> _Your task_
Duplicate each of the following dataset entries exactly as it stands, line for line.

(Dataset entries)
[BEGIN]

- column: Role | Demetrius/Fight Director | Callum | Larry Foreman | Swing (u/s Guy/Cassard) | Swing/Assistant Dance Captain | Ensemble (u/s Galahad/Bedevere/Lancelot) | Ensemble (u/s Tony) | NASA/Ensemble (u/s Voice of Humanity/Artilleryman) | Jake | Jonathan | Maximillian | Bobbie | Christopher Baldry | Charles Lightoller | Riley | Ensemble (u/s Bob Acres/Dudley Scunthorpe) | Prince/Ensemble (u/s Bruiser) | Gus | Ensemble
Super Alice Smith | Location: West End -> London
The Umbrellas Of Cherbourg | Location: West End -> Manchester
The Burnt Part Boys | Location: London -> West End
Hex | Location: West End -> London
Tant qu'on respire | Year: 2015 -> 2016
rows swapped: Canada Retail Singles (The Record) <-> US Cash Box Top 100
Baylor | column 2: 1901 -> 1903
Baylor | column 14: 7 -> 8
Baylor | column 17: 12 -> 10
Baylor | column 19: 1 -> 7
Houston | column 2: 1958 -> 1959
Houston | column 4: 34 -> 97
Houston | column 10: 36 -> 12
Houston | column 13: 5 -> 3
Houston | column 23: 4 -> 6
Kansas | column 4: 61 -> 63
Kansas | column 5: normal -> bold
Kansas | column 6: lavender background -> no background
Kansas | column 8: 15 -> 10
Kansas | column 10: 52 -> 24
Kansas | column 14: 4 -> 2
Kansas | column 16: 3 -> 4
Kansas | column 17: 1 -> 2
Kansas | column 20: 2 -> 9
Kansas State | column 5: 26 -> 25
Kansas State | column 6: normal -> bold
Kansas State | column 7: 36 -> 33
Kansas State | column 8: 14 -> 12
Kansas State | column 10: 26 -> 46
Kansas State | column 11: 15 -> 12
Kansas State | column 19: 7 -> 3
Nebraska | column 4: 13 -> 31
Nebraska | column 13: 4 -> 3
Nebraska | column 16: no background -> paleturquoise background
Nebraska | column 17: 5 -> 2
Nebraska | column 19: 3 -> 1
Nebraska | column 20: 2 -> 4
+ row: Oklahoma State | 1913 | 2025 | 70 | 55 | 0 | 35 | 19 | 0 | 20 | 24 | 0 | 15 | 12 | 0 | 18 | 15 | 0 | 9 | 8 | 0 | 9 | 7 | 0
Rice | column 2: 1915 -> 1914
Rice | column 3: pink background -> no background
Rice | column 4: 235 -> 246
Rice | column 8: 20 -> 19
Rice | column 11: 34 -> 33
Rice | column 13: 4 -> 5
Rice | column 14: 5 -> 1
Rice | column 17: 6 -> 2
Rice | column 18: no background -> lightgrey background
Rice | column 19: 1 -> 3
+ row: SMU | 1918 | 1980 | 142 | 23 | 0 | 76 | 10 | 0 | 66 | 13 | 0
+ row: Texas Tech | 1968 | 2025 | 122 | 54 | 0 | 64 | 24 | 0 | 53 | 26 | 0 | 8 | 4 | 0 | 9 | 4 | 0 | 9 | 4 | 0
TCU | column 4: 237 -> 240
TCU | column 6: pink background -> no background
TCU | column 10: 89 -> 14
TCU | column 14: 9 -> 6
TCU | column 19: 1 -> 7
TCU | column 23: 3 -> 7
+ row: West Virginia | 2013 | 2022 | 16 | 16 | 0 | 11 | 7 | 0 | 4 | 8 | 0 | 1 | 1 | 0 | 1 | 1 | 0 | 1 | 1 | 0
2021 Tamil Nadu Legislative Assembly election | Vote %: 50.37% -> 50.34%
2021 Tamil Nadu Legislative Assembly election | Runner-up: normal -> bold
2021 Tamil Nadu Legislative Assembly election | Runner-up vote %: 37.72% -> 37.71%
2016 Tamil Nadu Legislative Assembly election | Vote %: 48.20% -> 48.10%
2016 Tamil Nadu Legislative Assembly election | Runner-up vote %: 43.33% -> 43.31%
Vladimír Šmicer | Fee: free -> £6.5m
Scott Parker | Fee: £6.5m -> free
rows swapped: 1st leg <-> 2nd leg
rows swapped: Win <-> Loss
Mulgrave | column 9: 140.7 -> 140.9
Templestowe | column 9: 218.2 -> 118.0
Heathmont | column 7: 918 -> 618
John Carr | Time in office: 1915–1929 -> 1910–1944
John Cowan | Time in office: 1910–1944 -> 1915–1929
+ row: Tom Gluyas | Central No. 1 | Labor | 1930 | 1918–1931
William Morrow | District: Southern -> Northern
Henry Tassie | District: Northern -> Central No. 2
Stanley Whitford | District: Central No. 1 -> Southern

[END]

> _Reply_
- column: Role | Demetrius/Fight Director | Callum | Larry Foreman | Swing (u/s Guy/Cassard) | Swing/Assistant Dance Captain | Ensemble (u/s Galahad/Bedevere/Lancelot) | Ensemble (u/s Tony) | NASA/Ensemble (u/s Voice of Humanity/Artilleryman) | Jake | Jonathan | Maximillian | Bobbie | Christopher Baldry | Charles Lightoller | Riley | Ensemble (u/s Bob Acres/Dudley Scunthorpe) | Prince/Ensemble (u/s Bruiser) | Gus | Ensemble
Super Alice Smith | Location: West End -> London
The Umbrellas Of Cherbourg | Location: West End -> Manchester
The Burnt Part Boys | Location: London -> West End
Hex | Location: West End -> London
Tant qu'on respire | Year: 2015 -> 2016
rows swapped: Canada Retail Singles (The Record) <-> US Cash Box Top 100
Baylor | column 2: 1901 -> 1903
Baylor | column 14: 7 -> 8
Baylor | column 17: 12 -> 10
Baylor | column 19: 1 -> 7
Houston | column 2: 1958 -> 1959
Houston | column 4: 34 -> 97
Houston | column 10: 36 -> 12
Houston | column 13: 5 -> 3
Houston | column 23: 4 -> 6
Kansas | column 4: 61 -> 63
Kansas | column 5: normal -> bold
Kansas | column 6: lavender background -> no background
Kansas | column 8: 15 -> 10
Kansas | column 10: 52 -> 24
Kansas | column 14: 4 -> 2
Kansas | column 16: 3 -> 4
Kansas | column 17: 1 -> 2
Kansas | column 20: 2 -> 9
Kansas State | column 5: 26 -> 25
Kansas State | column 6: normal -> bold
Kansas State | column 7: 36 -> 33
Kansas State | column 8: 14 -> 12
Kansas State | column 10: 26 -> 46
Kansas State | column 11: 15 -> 12
Kansas State | column 19: 7 -> 3
Nebraska | column 4: 13 -> 31
Nebraska | column 13: 4 -> 3
Nebraska | column 16: no background -> paleturquoise background
Nebraska | column 17: 5 -> 2
Nebraska | column 19: 3 -> 1
Nebraska | column 20: 2 -> 4
+ row: Oklahoma State | 1913 | 2025 | 70 | 55 | 0 | 35 | 19 | 0 | 20 | 24 | 0 | 15 | 12 | 0 | 18 | 15 | 0 | 9 | 8 | 0 | 9 | 7 | 0
Rice | column 2: 1915 -> 1914
Rice | column 3: pink background -> no background
Rice | column 4: 235 -> 246
Rice | column 8: 20 -> 19
Rice | column 11: 34 -> 33
Rice | column 13: 4 -> 5
Rice | column 14: 5 -> 1
Rice | column 17: 6 -> 2
Rice | column 18: no background -> lightgrey background
Rice | column 19: 1 -> 3
+ row: SMU | 1918 | 1980 | 142 | 23 | 0 | 76 | 10 | 0 | 66 | 13 | 0
+ row: Texas Tech | 1968 | 2025 | 122 | 54 | 0 | 64 | 24 | 0 | 53 | 26 | 0 | 8 | 4 | 0 | 9 | 4 | 0 | 9 | 4 | 0
TCU | column 4: 237 -> 240
TCU | column 6: pink background -> no background
TCU | column 10: 89 -> 14
TCU | column 14: 9 -> 6
TCU | column 19: 1 -> 7
TCU | column 23: 3 -> 7
+ row: West Virginia | 2013 | 2022 | 16 | 16 | 0 | 11 | 7 | 0 | 4 | 8 | 0 | 1 | 1 | 0 | 1 | 1 | 0 | 1 | 1 | 0
2021 Tamil Nadu Legislative Assembly election | Vote %: 50.37% -> 50.34%
2021 Tamil Nadu Legislative Assembly election | Runner-up: normal -> bold
2021 Tamil Nadu Legislative Assembly election | Runner-up vote %: 37.72% -> 37.71%
2016 Tamil Nadu Legislative Assembly election | Vote %: 48.20% -> 48.10%
2016 Tamil Nadu Legislative Assembly election | Runner-up vote %: 43.33% -> 43.31%
Vladimír Šmicer | Fee: free -> £6.5m
Scott Parker | Fee: £6.5m -> free
rows swapped: 1st leg <-> 2nd leg
rows swapped: Win <-> Loss
Mulgrave | column 9: 140.7 -> 140.9
Templestowe | column 9: 218.2 -> 118.0
Heathmont | column 7: 918 -> 618
John Carr | Time in office: 1915–1929 -> 1910–1944
John Cowan | Time in office: 1910–1944 -> 1915–1929
+ row: Tom Gluyas | Central No. 1 | Labor | 1930 | 1918–1931
William Morrow | District: Southern -> Northern
Henry Tassie | District: Northern -> Central No. 2
Stanley Whitford | District: Central No. 1 -> Southern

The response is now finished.